Like a French reader, Sophie, who wrote to ICIJ and told us: “I’am a little French woman and I must live with just 450 euros per month, and it’s very hard…Thank you very much for saying out loud what everyone else is thinking!”
Despite the impact of the Panama Papers, we are under no illusion that the problem is fixed. In our travels and in our reporting we continue to see the impunity enjoyed by large banks, law firms and other enablers of the secrecy world. We continue to find well-intentioned but grossly under resourced government regulators, prosecutors’ offices, truth commissions and local assemblies. They are no match to an army of savvy and extremely well-paid accountants, consultants, corporate lawyers and bankers advising the offshore industry.
Investigative journalists uncovering financial secrecy and corruption, including many Panama Papers reporters, are facing threats, intimidation, retaliation and legal harassment. This is happening in repressive countries with little press freedom as well as in countries in Europe and elsewhere, with a long democratic tradition. Just in a few days the reporter and two whistleblowers who helped expose Luxemburg’s tax haven practices, an ICIJ investigation dubbed LuxLeaks, will stand trial for the second time in Luxembourg. Prosecutors there are seeking tougher punishment for the whistleblowers and a sentence for the investigative reporter, who had been acquitted in a previous trial. ICIJ considers this trial an affront to journalism and freedom of expression.

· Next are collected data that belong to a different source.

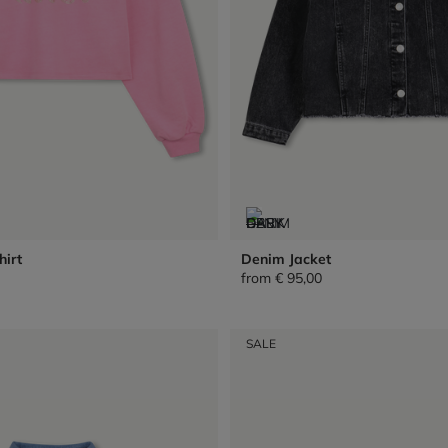
hirt
Denim Jacket
from
€ 95,00
SALE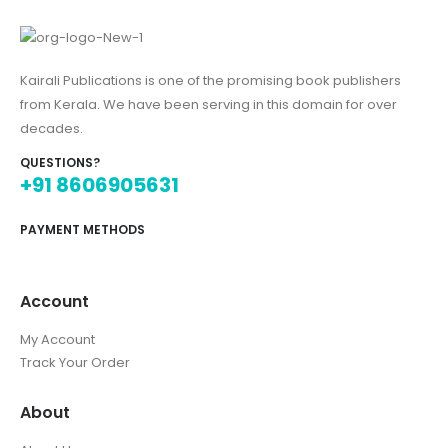
Kairali Publications is one of the promising book publishers
from Kerala. We have been serving in this domain for over
decades.
QUESTIONS?
+91 8606905631
PAYMENT METHODS
Account
My Account
Track Your Order
About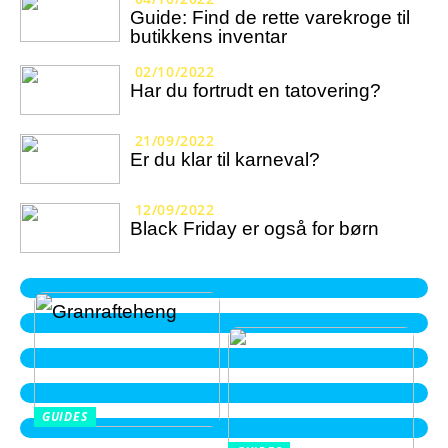
Guide: Find de rette varekroge til
butikkens inventar
02/10/2022
Har du fortrudt en tatovering?
21/09/2022
Er du klar til karneval?
12/09/2022
Black Friday er også for børn
GUIDES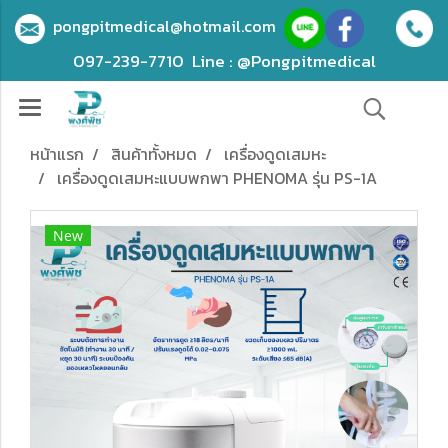
pongpitmedical@hotmail.com
097-239-7710
Line : @Pongpitmedical
หน้าแรก
สินค้าทั้งหมด
เครื่องดูดเสมหะ
เครื่องดูดเสมหะแบบพกพา PHENOMA รุ่น PS-1A
New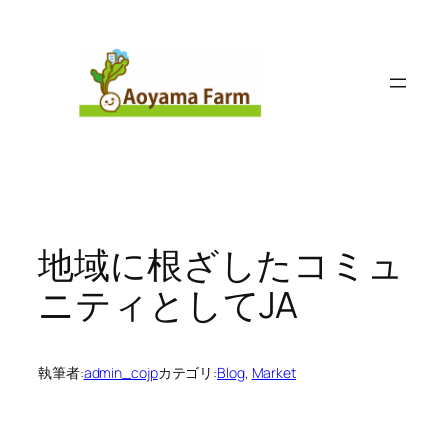
内
容
を
ス
キ
ッ
プ
地域に根ざしたコミュ
ニティとしてJA
執筆者:
admin_cojp
カテゴリ:
Blog
, 
Market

Luxembourg joins the Open Government Partnership today. It seems fully appropriate that it makes protection of whistleblowers and freedom of expression an integral part of its commitment to open government.
Citizens all around the world are demanding change. The disconnection between communities and financial and political elites has never been greater. And that sense of insecurity and disenfranchisement is being exploited by demagogues and populists who are guilty of the same faults their followers denounce. In the US, the working class voted for change and so far is getting a cabinet made up of billionaires and questionable characters. The president elect himself reportedly has not paid federal taxes in years.
We live a time of great political upheaval and uncertainty, but it is also a time of opportunity. Opportunity to rethink the way we work, just like the Panama Papers reporters changed their lone wolf ways and created a new, more efficient, model of collaboration and trust. Opportunity to use technology, at a time of fake news and false prophets, to create new networks of knowledge and information across professions, across ideologies and across borders. Opportunity to be better listeners of the communities we serve, to be more relevant and more aware. To rebuild trust.
In his manifesto, the source who leaked the Panama Papers, and who calls himself John Doe, says that the magnitude of the Panama Papers revelations should shock us all awake. But when it takes a whistleblower to sound the alarm, it is cause of even greater concern. It signals, he says, that democracy’s checks and balances have all failed, that the breakdown is systemic, and that severe instability could be just around the corner.
So now, says John Doe, is the time for real action.”